------ DATA SHOWN

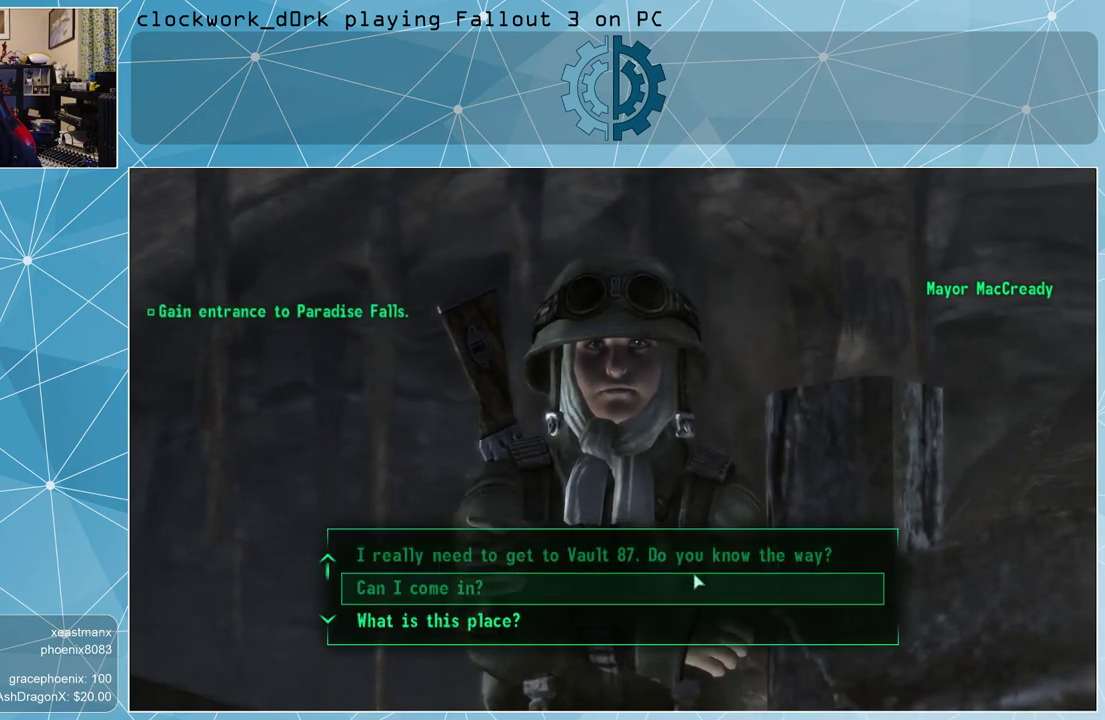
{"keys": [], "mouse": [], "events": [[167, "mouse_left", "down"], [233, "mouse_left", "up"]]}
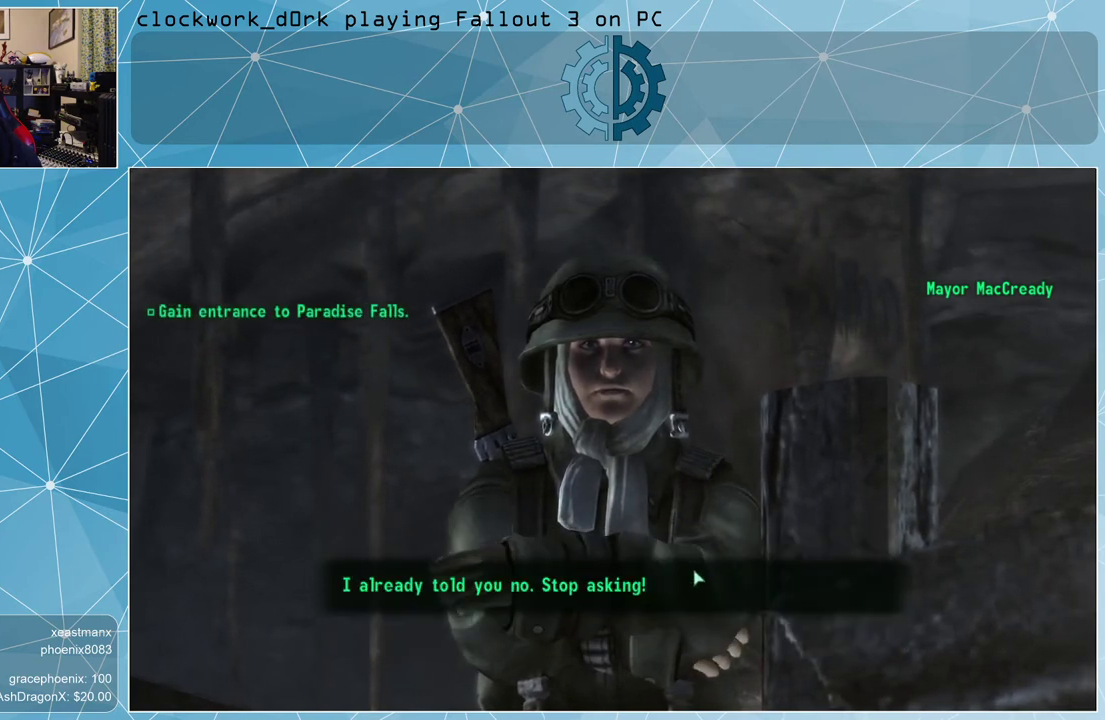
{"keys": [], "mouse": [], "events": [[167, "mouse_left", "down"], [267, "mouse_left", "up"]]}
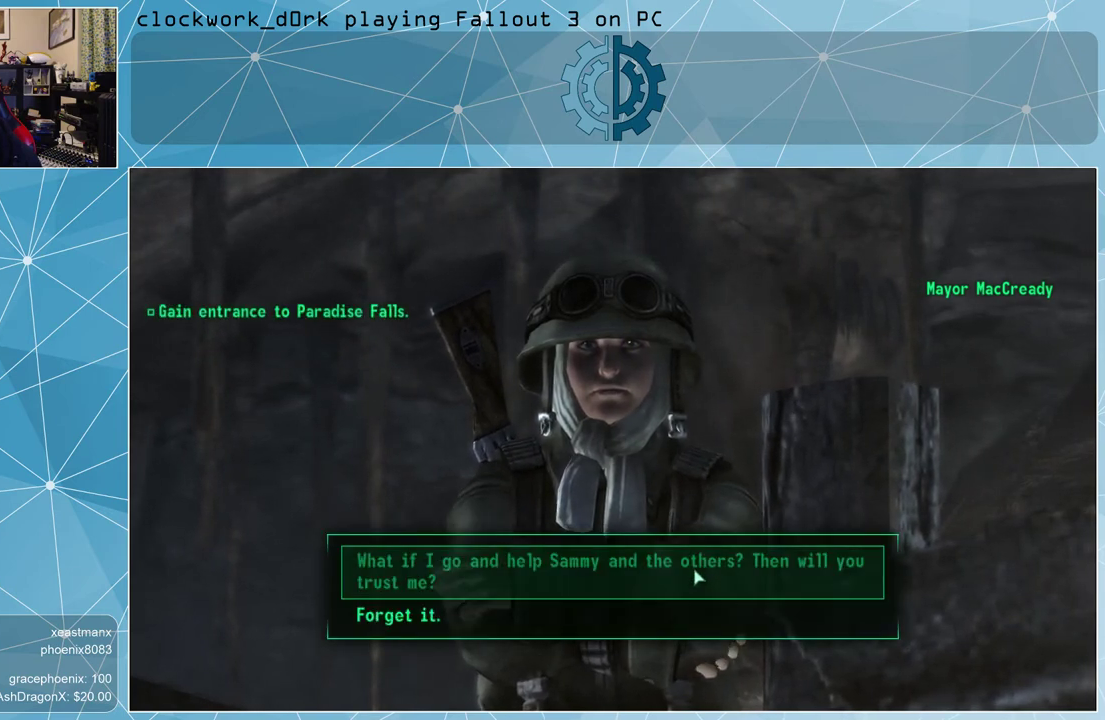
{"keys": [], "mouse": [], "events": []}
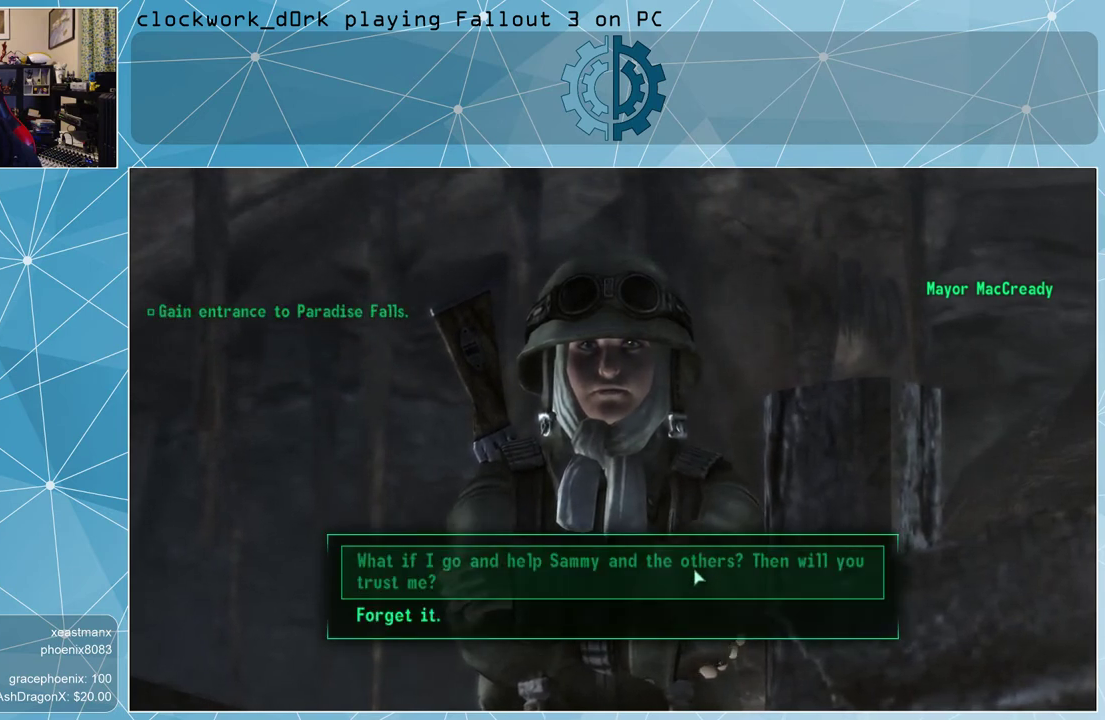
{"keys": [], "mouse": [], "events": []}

------------

**HOW TO COMPLETE THIS TASK:** Please copy the data above character for character, skipping any pictures.

**EXPECTED ANSWER:**
{"keys": [], "mouse": [], "events": [[167, "mouse_left", "down"], [233, "mouse_left", "up"]]}
{"keys": [], "mouse": [], "events": [[167, "mouse_left", "down"], [267, "mouse_left", "up"]]}
{"keys": [], "mouse": [], "events": []}
{"keys": [], "mouse": [], "events": []}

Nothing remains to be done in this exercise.